The role of signal peptide
In designing an adenovirus vector carrying an angiogenic growth factor gene for myocardial therapeutic angiogenesis, the presence or absence of a signal peptide (needed for effective secretion of proteins from cells) is an important issue. To examine the role of signal peptide, we compared the effect of intracoronary delivery of Ad5 vectors (5x1011 vp) expressing a mutant form of FGF-2, either with a signal peptide (FGF-2LI [+sp]) or without (FGF-2LI [–sp]). In the pig ameroid model of stress-induced myocardial ischaemia, blood flow to the ischaemic region was improved only in animals that received the vector with the transgene containing the signal peptide.21 These studies indicated that the presence of signal peptide (such as found in the Ad5FGF-4 construct) may reduce the dose of Ad5 required for a therapeutic effect, thereby providing an improved safety margin when used in patients.

Conclusion

Research to date suggests that angiogenic gene therapy for myocardial ischaemia may be a viable therapeutic option for patients with ischaemic heart disease. Genes that stimulate angiogenesis are known; vectors for transferring the therapeutic genes to the vicinity of ischaemic tissue are available; and the necessary technologies to make, grow and store the therapeutic vector exist. Furthermore, routine percutaneous techniques can be used to access the coronary vasculature.

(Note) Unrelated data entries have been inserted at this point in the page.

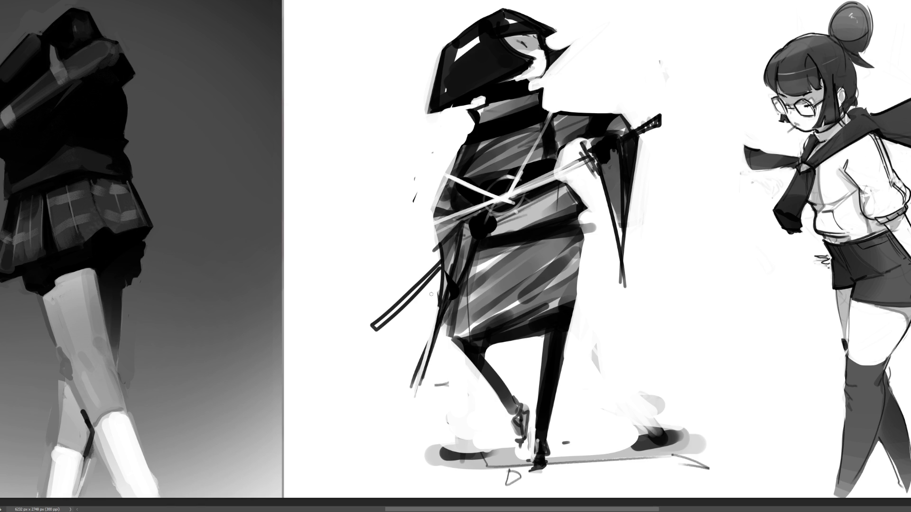
drag(424, 349, 411, 395)
Sketch red construction lines from the sheath end to the foot and up the body
mouse_move(368, 327)
mouse_down()
mouse_move(431, 392)
mouse_move(524, 444)
mouse_up()
mouse_move(449, 352)
mouse_down()
mouse_move(430, 389)
mouse_move(458, 352)
mouse_up()
key(ctrl+z)
key(ctrl+z)
key(ctrl+z)
mouse_move(372, 326)
mouse_down()
mouse_move(417, 382)
mouse_move(387, 332)
mouse_move(418, 389)
mouse_move(511, 440)
mouse_move(422, 385)
mouse_move(534, 343)
mouse_move(530, 446)
mouse_move(486, 346)
mouse_move(545, 242)
mouse_move(468, 285)
mouse_move(497, 220)
mouse_move(569, 208)
mouse_move(589, 248)
mouse_move(606, 163)
mouse_move(620, 150)
mouse_move(592, 169)
mouse_move(627, 119)
mouse_move(557, 161)
mouse_move(589, 129)
mouse_move(540, 121)
mouse_move(545, 164)
mouse_move(535, 114)
mouse_move(497, 106)
mouse_move(529, 127)
mouse_move(456, 166)
mouse_move(527, 116)
mouse_move(471, 97)
mouse_move(546, 72)
mouse_move(536, 34)
mouse_move(552, 68)
mouse_move(543, 31)
mouse_move(504, 9)
mouse_move(493, 29)
mouse_move(494, 17)
mouse_move(448, 57)
mouse_move(502, 79)
mouse_move(452, 50)
mouse_up()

Testing in a pig model of ischaemia provided promising results, supporting both the safety and efficacy of therapeutic angiogenesis with Ad5FGF-4. The results to date indicate that a single intracoronary injection of Ad5FGF-4 can effectively transfect the myocardium, produce FGF-4 protein exclusively in the heart for several weeks, and improve both myocardial perfusion and function. Based on these data, human studies examining the effects of therapeutic angiogenesis with Ad5FGF-4 in patients with myocardial ischaemia were initiated.

Footnotes

All authors from Berlex/Schering are employees of Schering/Berlex. The AGENT Trials were funded by Schering. Preclinical studies with Ad5FGF-4 were also funded by Schering.